A l’inverse des Américains, les Français n’ont jamais envisagé de changer leur fusil d’épaule et se tourner vers l’option 2028. Sur le moment, cette position avait pu sembler rigide. Il s’était même dit qu’elle risquait d’affaiblir le dossier français, face à des Californiens plus souples, déterminés à se présenter comme des « partenaires » du mouvement olympique, pas seulement des candidats. Etienne Thobois insiste: « Nous n’avons jamais envisagé une autre option. 2024 était notre mandat. En tournant la question dans tous les sens, nous en sommes toujours arrivés à la même conclusion: 2024, seulement 2024. Cette analyse – meilleur dossier, meilleur timing – a fini par être partagée par beaucoup de gens, dans l’administration du CIO, parmi les membres et dans les fédérations internationales. »

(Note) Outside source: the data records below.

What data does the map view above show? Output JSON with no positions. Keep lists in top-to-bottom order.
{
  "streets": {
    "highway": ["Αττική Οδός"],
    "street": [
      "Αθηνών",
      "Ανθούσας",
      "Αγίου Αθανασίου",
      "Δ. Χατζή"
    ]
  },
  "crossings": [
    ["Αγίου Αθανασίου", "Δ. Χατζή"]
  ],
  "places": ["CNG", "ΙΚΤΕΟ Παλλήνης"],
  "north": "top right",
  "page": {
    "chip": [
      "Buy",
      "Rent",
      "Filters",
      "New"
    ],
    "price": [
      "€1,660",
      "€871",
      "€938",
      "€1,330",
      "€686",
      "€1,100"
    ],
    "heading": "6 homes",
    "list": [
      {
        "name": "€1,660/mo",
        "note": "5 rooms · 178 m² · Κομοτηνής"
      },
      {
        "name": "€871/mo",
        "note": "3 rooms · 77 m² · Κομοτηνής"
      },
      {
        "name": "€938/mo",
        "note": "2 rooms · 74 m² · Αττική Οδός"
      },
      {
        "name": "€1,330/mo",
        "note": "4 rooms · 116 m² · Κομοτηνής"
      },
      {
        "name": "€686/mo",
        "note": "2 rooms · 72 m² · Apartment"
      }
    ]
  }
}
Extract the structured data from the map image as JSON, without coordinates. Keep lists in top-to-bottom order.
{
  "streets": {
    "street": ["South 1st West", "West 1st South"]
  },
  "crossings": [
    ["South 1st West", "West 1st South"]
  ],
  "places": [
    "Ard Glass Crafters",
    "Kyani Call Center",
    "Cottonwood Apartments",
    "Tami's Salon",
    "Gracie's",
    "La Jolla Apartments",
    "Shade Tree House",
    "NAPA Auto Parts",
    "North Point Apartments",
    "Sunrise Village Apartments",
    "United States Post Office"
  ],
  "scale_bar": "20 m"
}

Le contexte. Paris a été servie par les circonstances. L’élection de Donald Trump d’un côté de l’Atlantique, celle d’Emmanuel Macron de l’autre. Beaucoup en conviennent dans les deux camps: une victoire de la démocrate Hillary Clinton, très proche d’Eric Garcetti, dans la course à la Maison Blanche, aurait largement modifié la donne. « Les Américains auraient eu une énorme confiance, nous aurions ramé », reconnaît l’un des porteurs du projet français. En juin dernier, la visite de Thomas Bach à Washington, pour y rencontrer Donald Trump, aurait encore pu donner un coup de pouce à la candidature de L.A. Elle a eu l’effet inverse. Selon un proche du dossier, l’entrevue n’a pas été très constructive, voire hostile, le président américain traitant le dirigeant allemand comme un interlocuteur sans importance.
En face, Emmanuel Macron a bousculé son emploi du temps de nouveau chef de l’Etat français pour recevoir à l’Elysée les membres de la commission d’évaluation, le 16 mai dernier. Moins de deux mois plus tard, il a fait le voyage vers Lausanne pour la session extraordinaire du CIO. L’une des clefs de la victoire.